In her social media video, Burjoski said that “board members have taken to radio, television, social media to grossly misrepresent my remarks.”

“I feel bullied, slandered and abused,” she said. “The school board has removed the video of the meeting from their YouTube channel, so people are not able to hear what I actually said.”

“Most of the video is me reading excerpts from two books available to any young child who is able to read,” she continued. “My few comments expressed concern about age-inappropriate sexual content. I did not and do not question the rights of trans persons to exist in any way. I fully support the human rights of transgender people.”

She argues that “cancel culture needs to stop.” 

“We need to recover our ability to listen to each other and speak with one another with open mind. Respectful dialogue is the core of democracy. 

Piatkowski was quoted as saying that it was “unfortunate that it was necessary, but it was necessary.”

“I’m hearing from school board chairs and other boards that they would not have allowed that either. I’m hearing from past chairs of this board.”

Burjoski’s case comes as parents in the United States have raised concerns about the content that their children are being exposed to in their school districts. 

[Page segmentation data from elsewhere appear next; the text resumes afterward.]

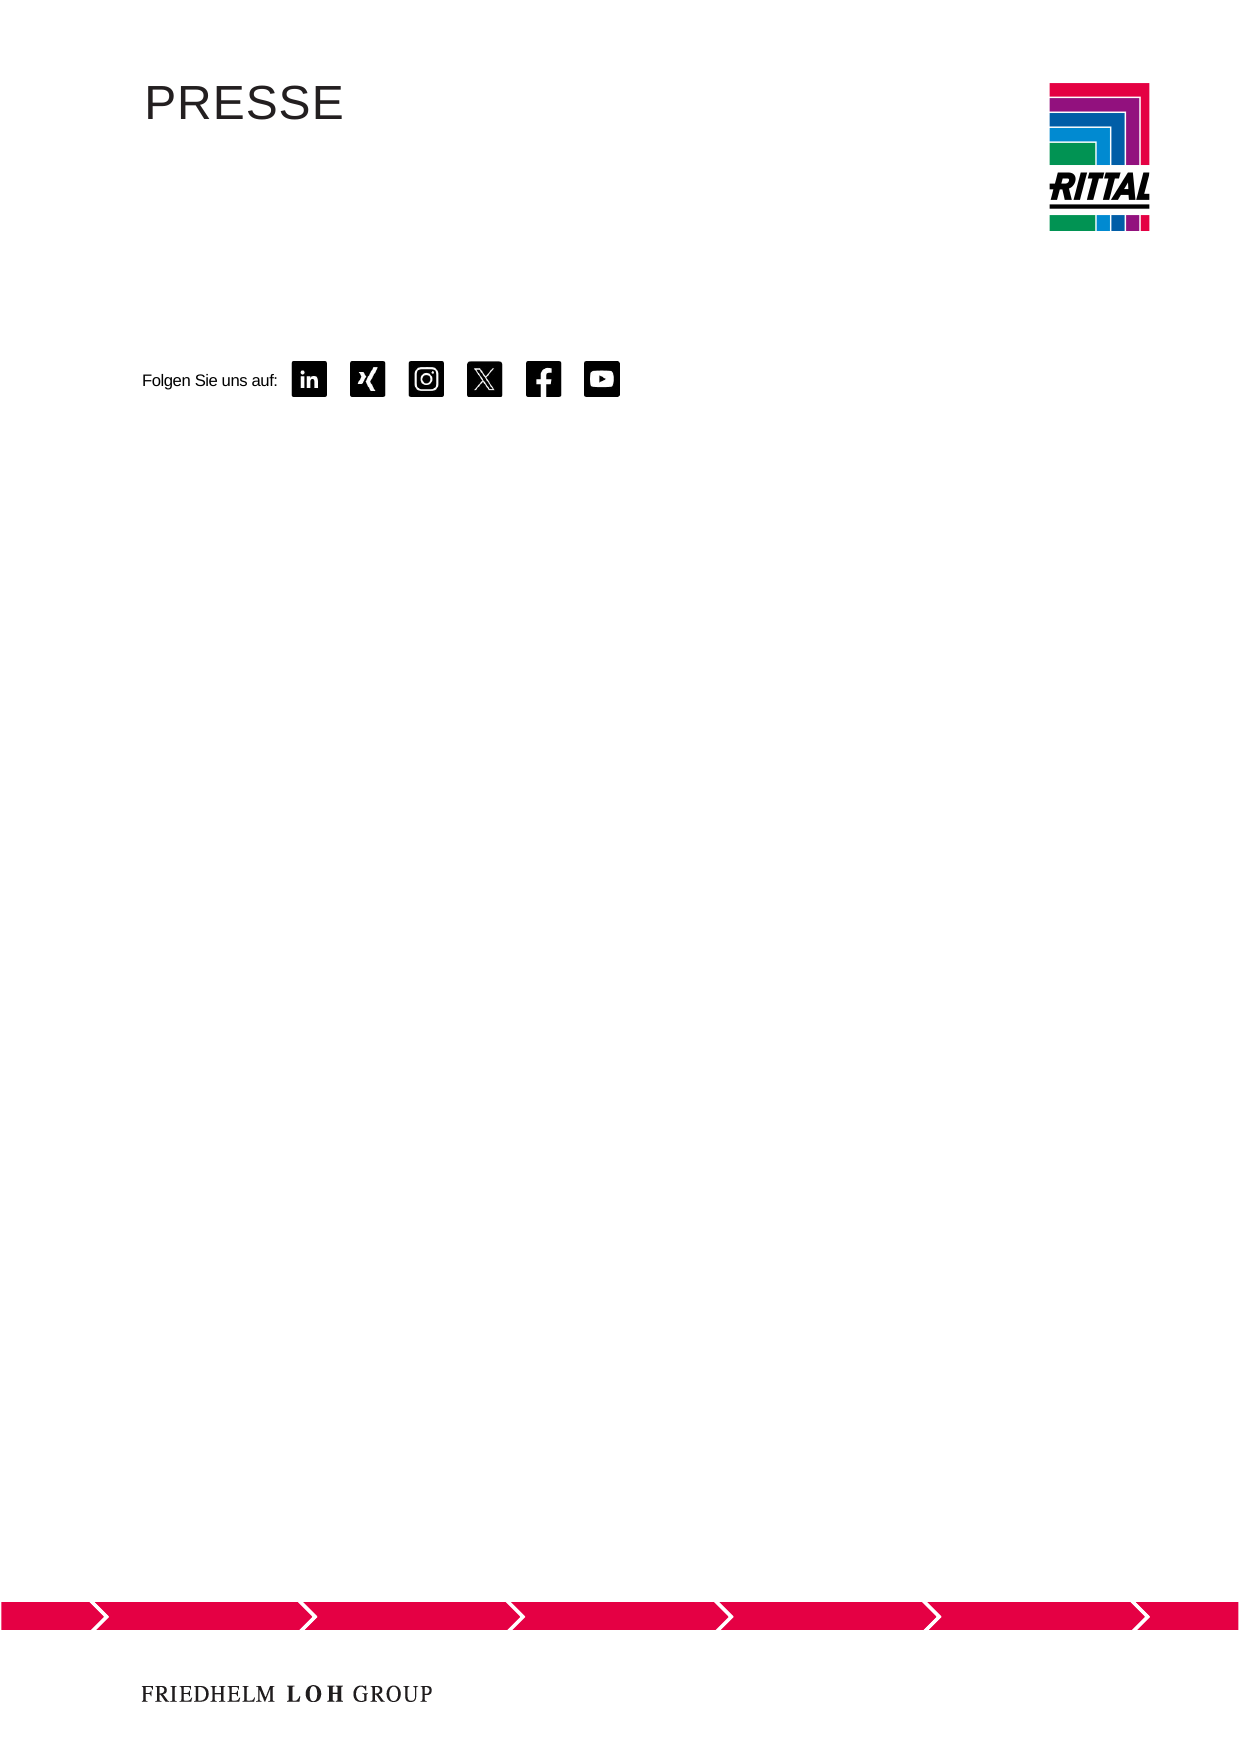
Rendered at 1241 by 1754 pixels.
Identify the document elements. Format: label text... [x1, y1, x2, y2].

picture [0, 1602, 1238, 1629]
picture [141, 1685, 432, 1702]
text Folgen Sie uns auf: [142, 349, 936, 390]
picture [1049, 83, 1150, 231]
picture [287, 357, 623, 400]
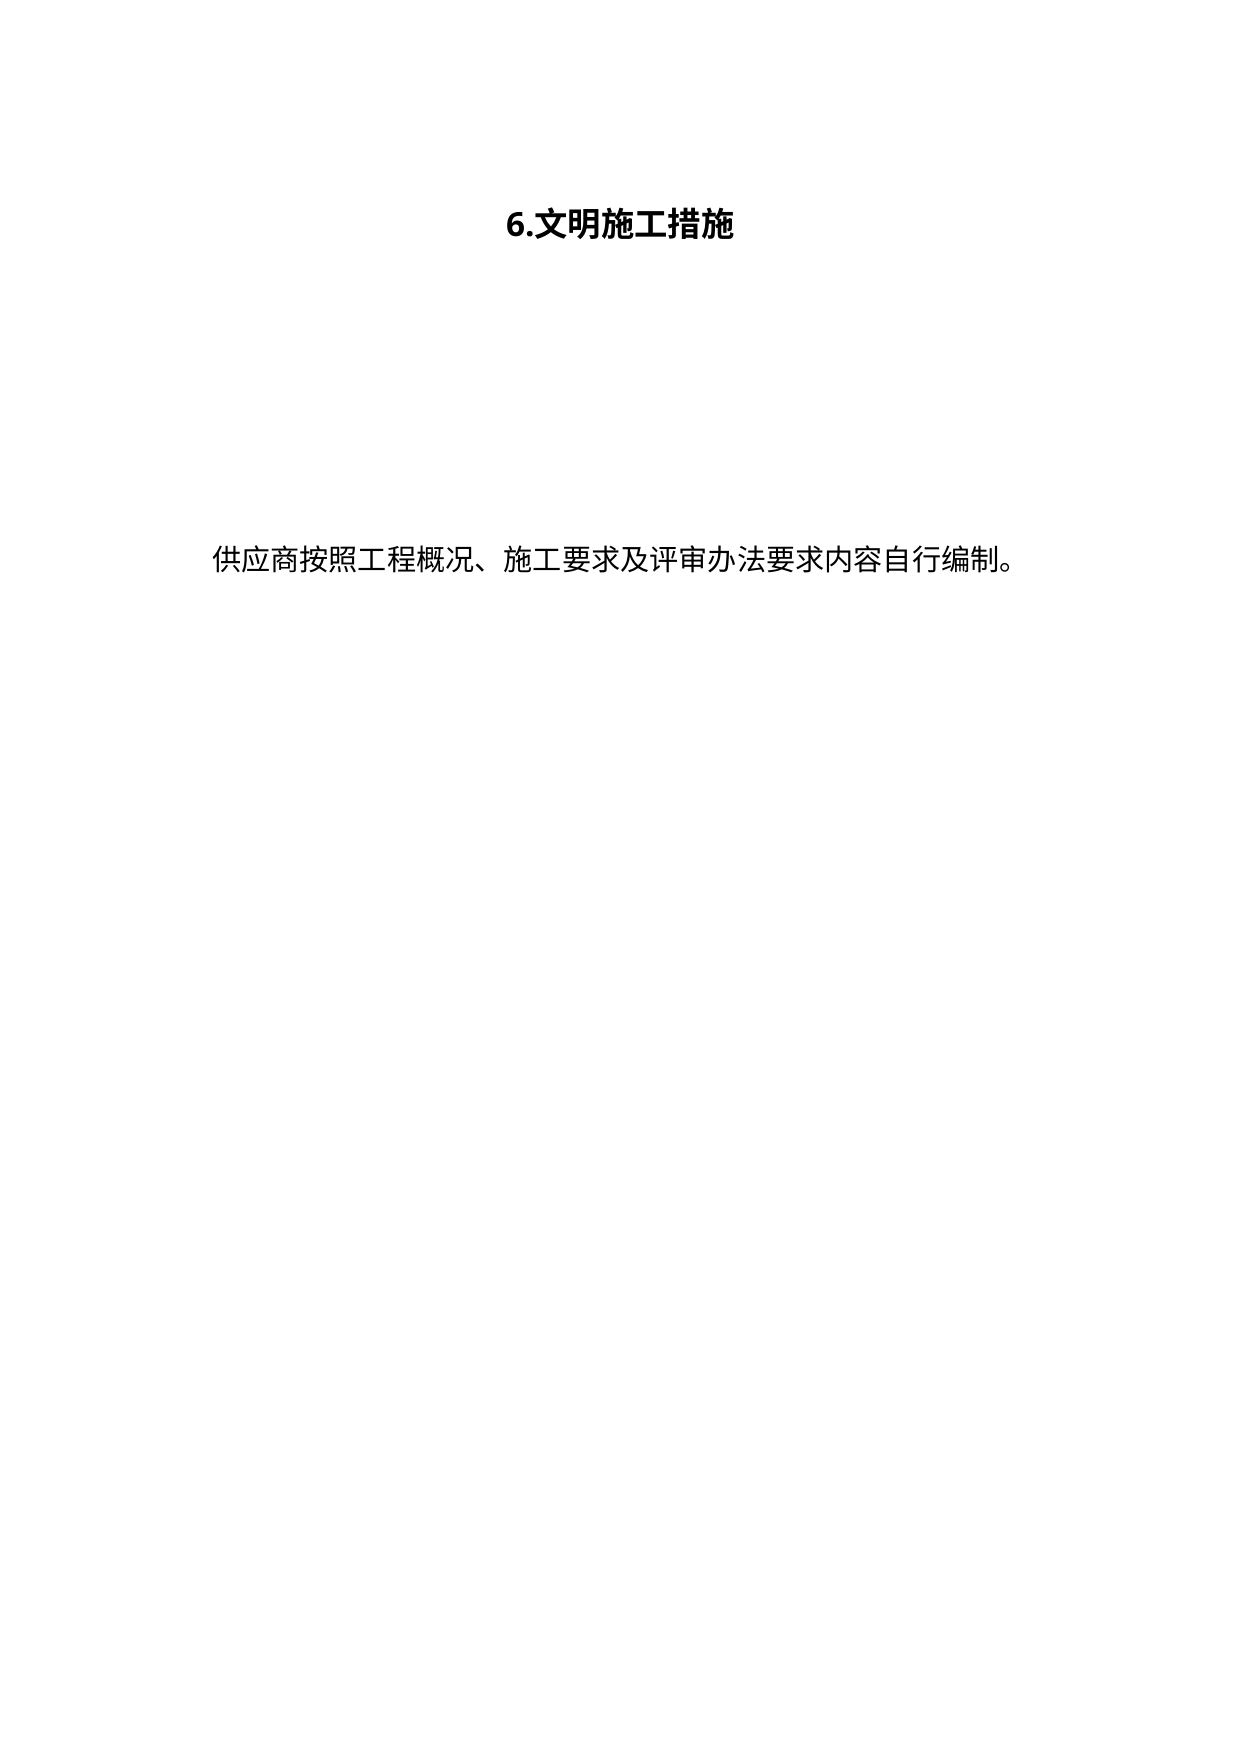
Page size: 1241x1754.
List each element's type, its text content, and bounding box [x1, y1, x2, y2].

subtitle 6.文明施工措施 [187, 189, 1053, 254]
text 供应商按照工程概况、施工要求及评审办法要求内容自行编制。 [187, 525, 1053, 590]
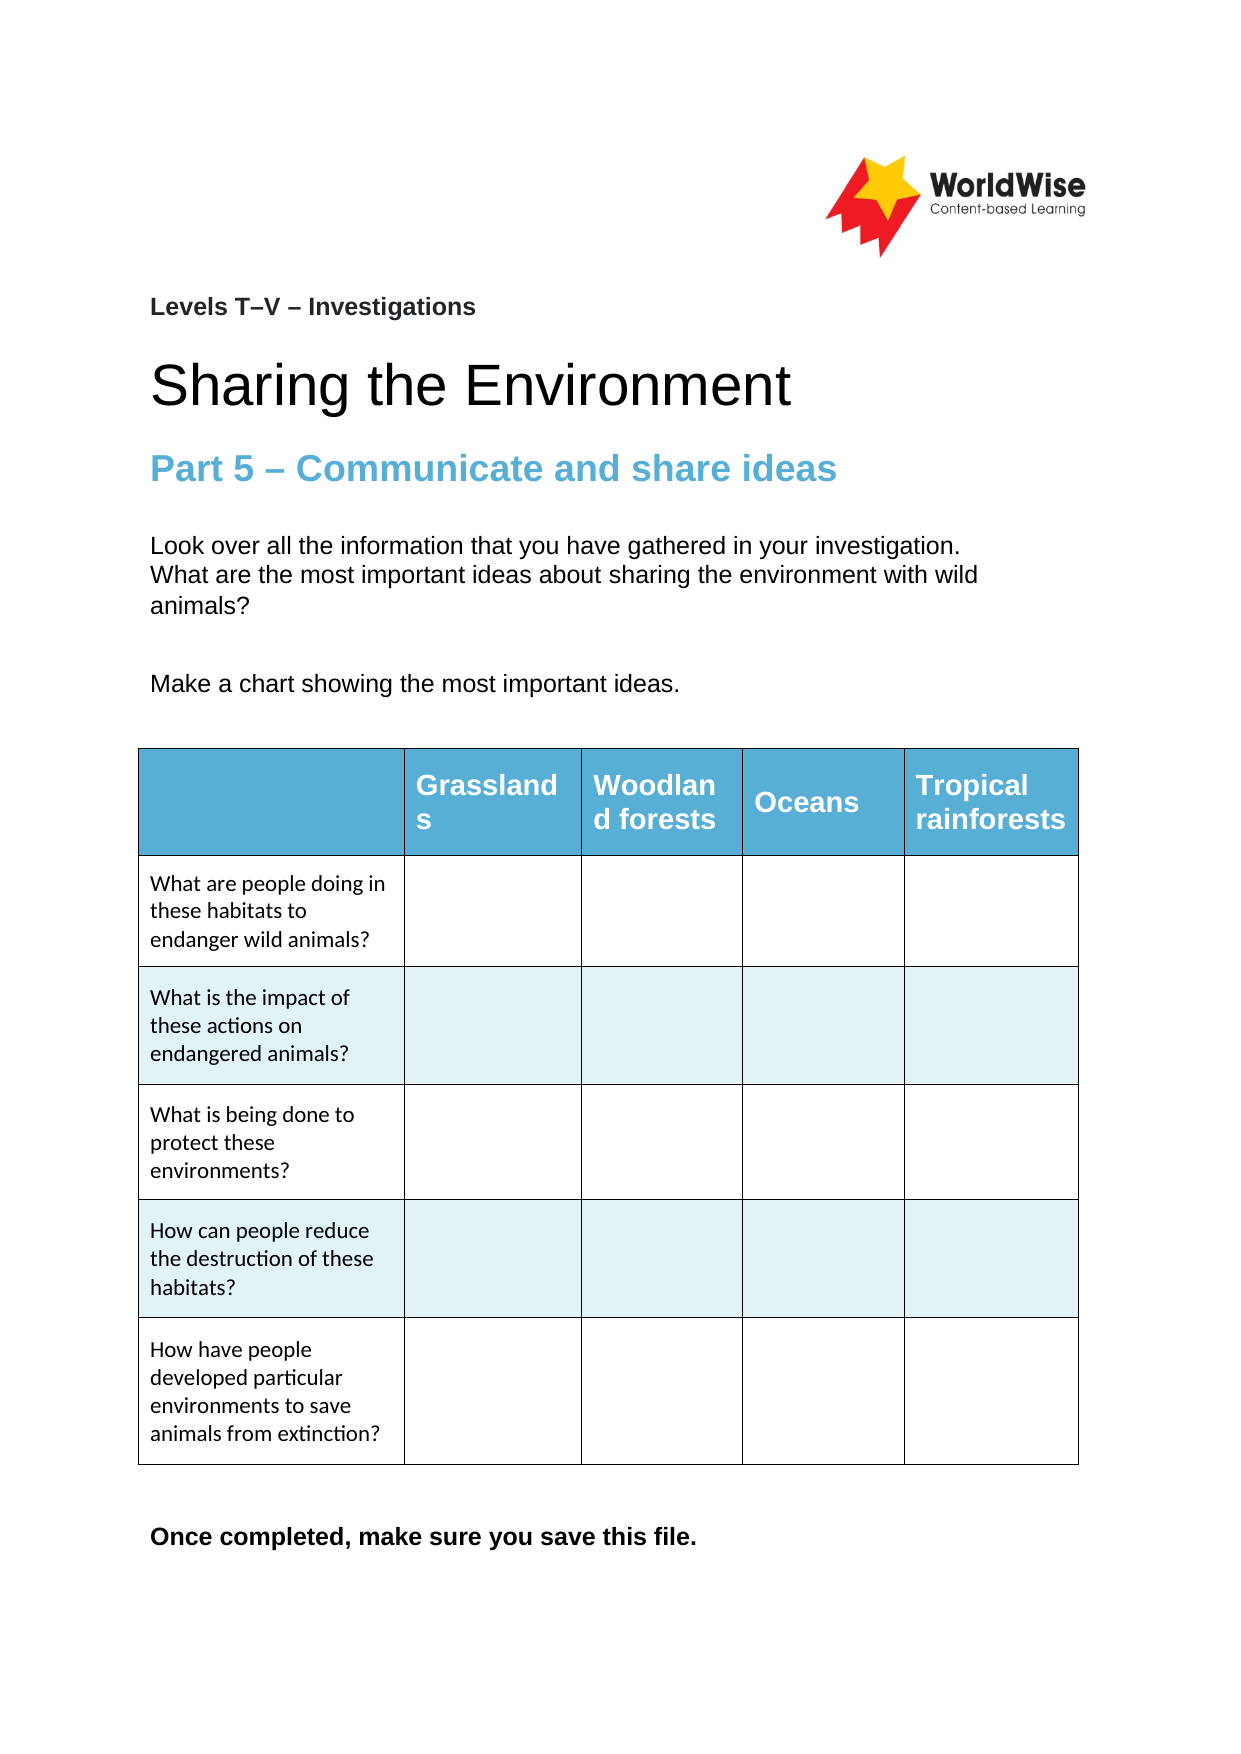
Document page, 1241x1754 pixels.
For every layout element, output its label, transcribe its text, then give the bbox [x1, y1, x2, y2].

Last November, Fairfax County Public Schools in Virginia, the largest school district in the U.S., said it was reinstating two booksLawn Boy by Jonathan Evison and Gender Queer: A Memoir by Maia Kobabe — to its high school libraries after a review into concerns raised by a mother that they contain “pornography” with graphic descriptions of sex acts between men and boys.

At a school board meeting in September, Stacy Langton, a parent of a student at Fairfax High School, said, “both of these books include pedophilia, [and] sex between men and boys.”

“Both books describe different acts. One book describes a fourth-grade boy performing oral sex on an adult male,” she said. “The other book has detailed illustrations of a man having sex with a boy… The illustrations include fellatio, sex toys, masturbation and violent nudity.”

Last August, the highest court in Virginia rejected a request by the Loudoun County School Board to uphold the suspension of a Christian teacher, Byron Tanner Cross, who was punished for criticizing a proposed policy requiring teachers to use trans students’ preferred names and pronouns. A lower court had struck down the school district’s suspension of the teacher. 

“Looking to federal precedent as persuasive, it is settled law that the government may not take adverse employment actions against its employees in reprisal for their exercising their right to speak on matters of public concern,” read the order in part.